For the most part, the players on this list were talented football players in the prime of their careers and managed to stay out of trouble…until they retired.
Maybe you weren’t the biggest Brett Favre fan while he was still playing (I sure wasn’t). But until his first retirement (following the 2007 season), he was a well-enough behaved player off the football field, as well as being a legend on the field.
And then the trouble started. First, there was the trouble with Favre wanting to return to the Green Bay Packers but management insisting they were sticking with Favre’s successor, Aaron Rodgers. There were the pictures Favre sent to an employee in the Jets organization, and the scandal that ensued from that. And most recently were Favre’s comments implying that Rodgers fell into a lucky situation in Green Bay and that Rodgers should have even won a Super Bowl sooner.
Typical Favre doing anything he can to be in the spotlight.
I never had a problem with Tiki Barber when he was an NFL player. Even as an Eagles fan, I liked and respected him (maybe because I am a twin too). Barber was still an extremely talented NFL running back even into his early thirties until he abruptly announced his retirement.
The New York Giants went on to win the Super Bowl the next season without Barber, although he managed to keep himself in the news by claiming Eli Manning’s previous attempts to take charge at team meetings were comical, according to an article published on NBC Sports. Barber also openly criticized Tom Coughlin’s coaching style, saying Coughlin was outcoached after the Giants’ playoff loss in 2005.
Coughlin got the last laugh though when he and the Giants won Super Bowl XLII without Barber, and then Barber had a failed attempt at a comeback to the NFL this past fall.
While he was a receiver in the NFL, Marvin Harrison was smooth, consistent, and Peyton Manning’s number one go-to guy. Harrison made eight Pro Bowls and will almost assuredly be a Hall of Famer one day.
After he retired, Harrison was involved in an incident with a gun and a drug dealer, in which Harrison was alleged to have shot at a dealer named Dwight Dixon. Harrison was sued, news that tarnished his legacy, especially for a player always thought to be so mild-mannered as Harrison.
During his four years as an underachieving wide receiver for the Philadelphia Eagles, Freddie Mitchell liked to talk, but then again, lots of guys talk.

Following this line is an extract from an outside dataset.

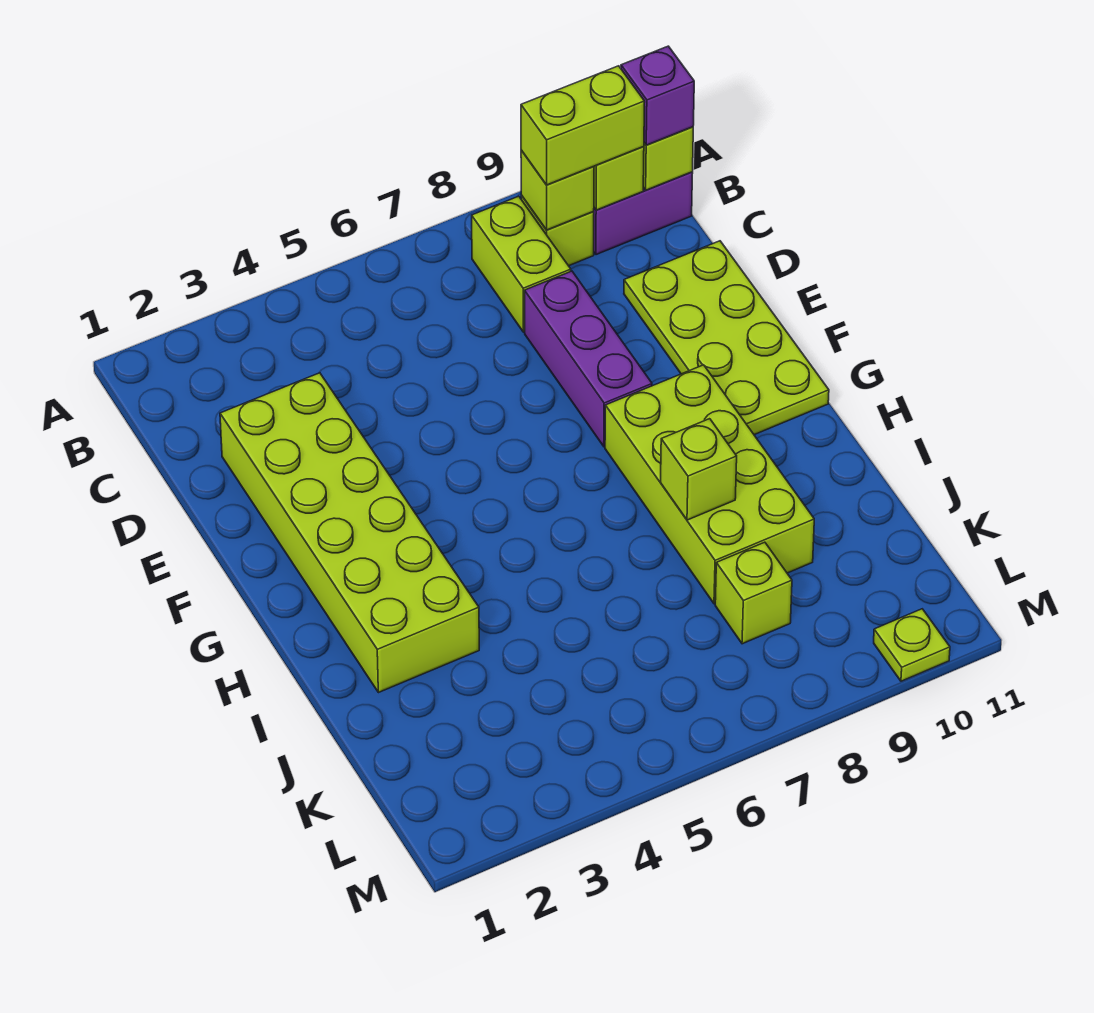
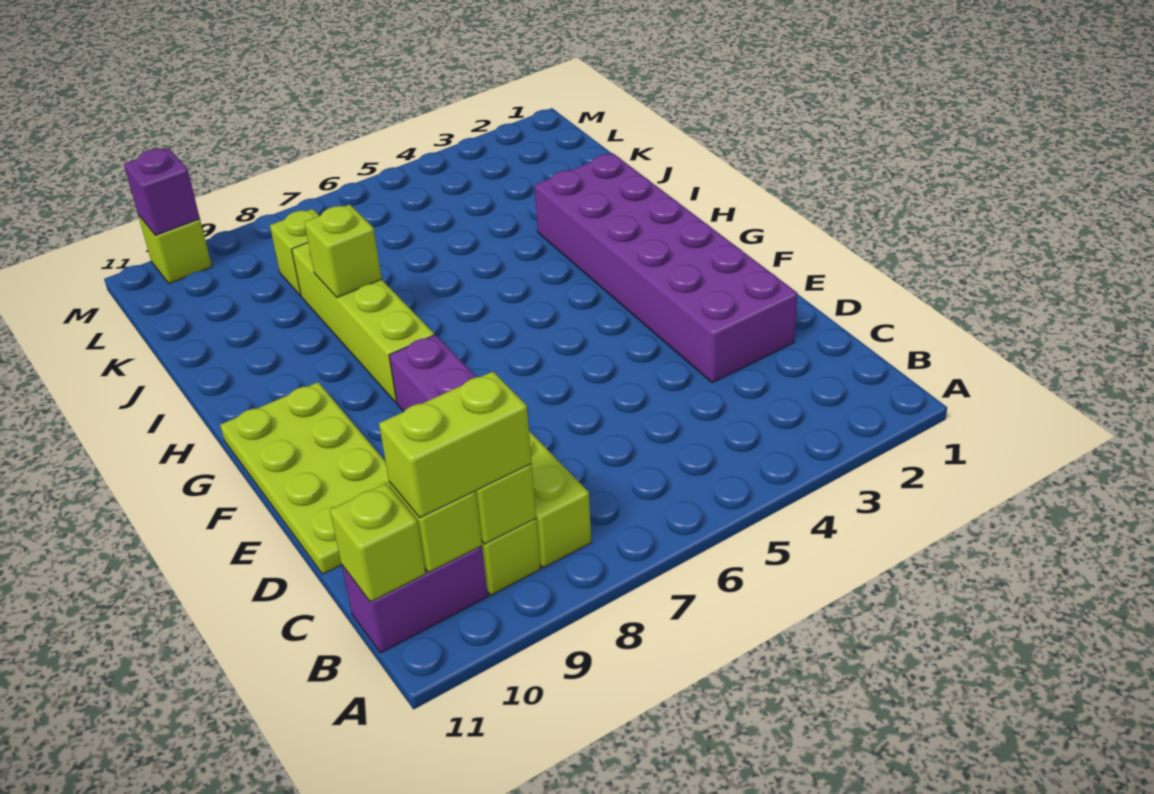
purple 1x1 brick [621,46,694,145] -> purple 1x1 brick moved to [124,148,200,235]
lime 2x6 brick [220,373,479,693] -> purple 2x6 brick [535,153,798,383]
lime 2x4 brick [605,365,814,604] -> lime 1x4 brick [292,243,434,403]
lime 1x1 plate [874,609,950,681] -> lime 1x1 brick [138,215,212,283]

The only problem was that Mitchell couldn’t back it up, and in what turned out to be the final game of his unproductive NFL career (the 24-21 Super Bowl loss to the New England Patriots), Mitchell caught fewer passes (1) than the guy who covered him (Rodney Harrison, 2).
The sports blog Deadspin reported that Mitchell went on to be a substitute teacher and was fired after asking girls for their phone number. Mitchell then was detained when seven pounds of marijuana was delivered to a barbecue business he owned in the summer of 2008, and a year later, he was pulled over for speeding and due to outstanding warrants for failure to pay child support, he was arrested and released on $250,000 bail
Henry was a star running back in the early 2000s, rushing for 1,438 yards and 13 touchdowns in 2002 and rejuvenating his career in 2006 with a third (and final) 1,000 yard campaign to go with seven scores on the ground.
Off the field, Henry isn’t so much a star. Reports from a New York Times article published two years ago said Henry is the father of nine children to eight different women; now apparently he is up to 11 children with 10 different women, according to his Wikipedia page.
Along with the multiple failures in his paying his child support, suspensions for marijuana use, and a recent cocaine trafficking incident that earned him three years in prison, Henry isn’t the type of role model young children should choose.
A talented receiver back in the 1980s, Collinsworth totaled 6,698 receiving yards and 36 touchdowns in a nine-year career with the Cincinnati Bengals.
Now as an analyst on NBC’s Sunday Night Football, Collinsworth may be my least favorite commentator in all of sports. He strikes me as unintelligent and extremely negative, and the majority of people I know can’t stand him.
Maybe he's just bitter that he never won a Super Bowl.
This one is a little too obvious. O.J. was a Hall of Fame running back in the 1970s for the Buffalo Bills, but it was what he did after he retired that made him even more famous.
We all know of O.J.’s murder, the famous trial, the slow speed car chase, and the lack of conviction that allowed O.J. to walk free. O.J. went as far as to attempt to write a book, If I Did It, detailing how he would have done the murders…if he had done them.
O.J. is currently serving a 33-year sentence in prison for numerous felonies, including armed robberies and kidnapping.